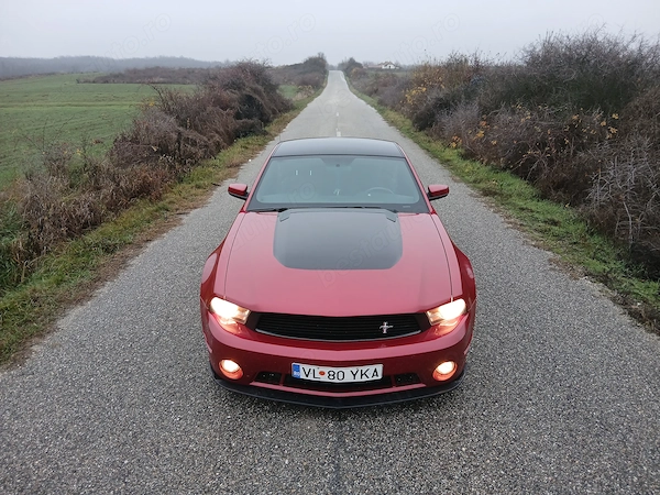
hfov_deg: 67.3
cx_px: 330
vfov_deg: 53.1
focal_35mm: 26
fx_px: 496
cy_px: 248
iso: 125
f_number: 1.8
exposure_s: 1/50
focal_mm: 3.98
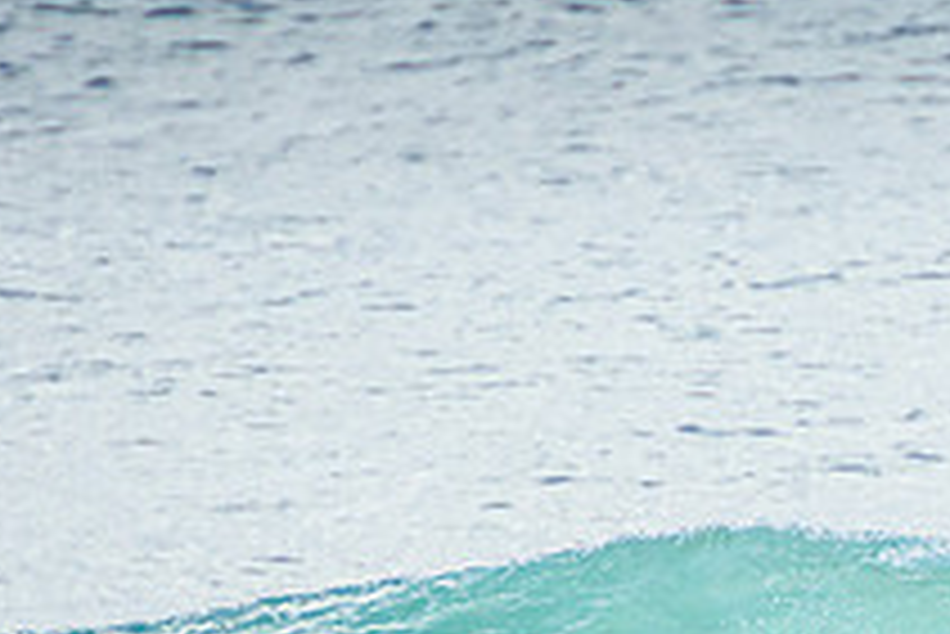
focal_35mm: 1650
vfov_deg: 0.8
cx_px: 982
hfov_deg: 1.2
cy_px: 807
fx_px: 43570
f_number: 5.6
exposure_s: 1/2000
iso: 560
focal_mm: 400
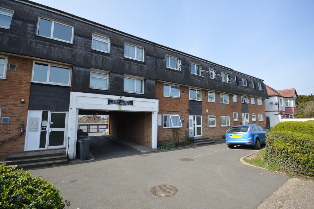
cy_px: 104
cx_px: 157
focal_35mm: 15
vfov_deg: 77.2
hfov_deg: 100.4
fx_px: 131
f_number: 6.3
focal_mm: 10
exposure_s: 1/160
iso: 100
******************************
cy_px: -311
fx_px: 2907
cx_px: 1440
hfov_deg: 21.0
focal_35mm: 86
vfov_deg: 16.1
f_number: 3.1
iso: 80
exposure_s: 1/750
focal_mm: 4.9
******************************
- **TASK DETAILS**:
Would you copy, unchanged, the stretch of the records above that begins at the line containing "cy_px: -311" and ends at the line containing "focal_mm: 4.9", and only that?

- **ANSWER SPACE**:
cy_px: -311
fx_px: 2907
cx_px: 1440
hfov_deg: 21.0
focal_35mm: 86
vfov_deg: 16.1
f_number: 3.1
iso: 80
exposure_s: 1/750
focal_mm: 4.9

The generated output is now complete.